## WHAT TO PRODUCE
Reproduce every line below exactly as written; do not include the images.
--
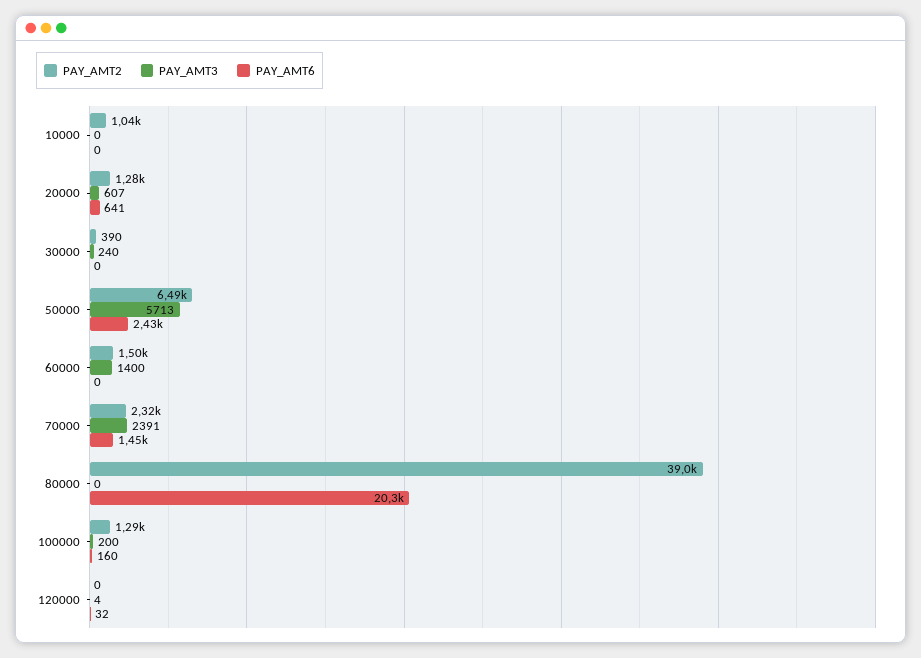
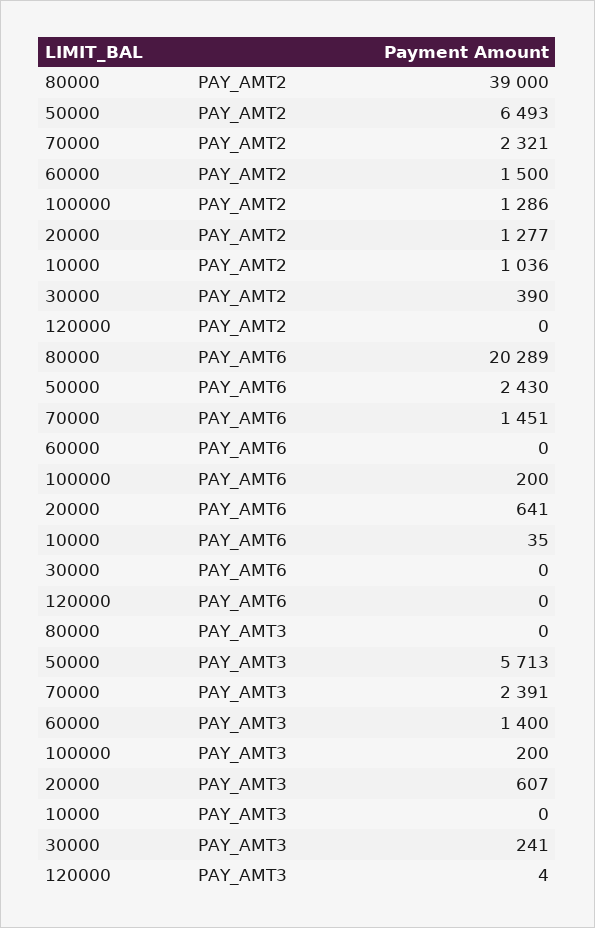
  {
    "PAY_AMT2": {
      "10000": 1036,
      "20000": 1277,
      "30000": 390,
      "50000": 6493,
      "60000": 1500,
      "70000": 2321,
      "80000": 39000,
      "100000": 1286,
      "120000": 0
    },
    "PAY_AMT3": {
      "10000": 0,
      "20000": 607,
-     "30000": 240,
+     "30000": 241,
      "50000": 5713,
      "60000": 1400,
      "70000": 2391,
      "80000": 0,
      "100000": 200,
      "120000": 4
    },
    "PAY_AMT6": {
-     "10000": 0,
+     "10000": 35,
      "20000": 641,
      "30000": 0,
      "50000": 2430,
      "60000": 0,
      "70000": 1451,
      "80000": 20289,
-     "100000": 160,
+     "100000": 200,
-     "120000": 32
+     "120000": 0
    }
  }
--
## TASK SOLUTION
  {
    "PAY_AMT2": {
      "10000": 1036,
      "20000": 1277,
      "30000": 390,
      "50000": 6493,
      "60000": 1500,
      "70000": 2321,
      "80000": 39000,
      "100000": 1286,
      "120000": 0
    },
    "PAY_AMT3": {
      "10000": 0,
      "20000": 607,
-     "30000": 240,
+     "30000": 241,
      "50000": 5713,
      "60000": 1400,
      "70000": 2391,
      "80000": 0,
      "100000": 200,
      "120000": 4
    },
    "PAY_AMT6": {
-     "10000": 0,
+     "10000": 35,
      "20000": 641,
      "30000": 0,
      "50000": 2430,
      "60000": 0,
      "70000": 1451,
      "80000": 20289,
-     "100000": 160,
+     "100000": 200,
-     "120000": 32
+     "120000": 0
    }
  }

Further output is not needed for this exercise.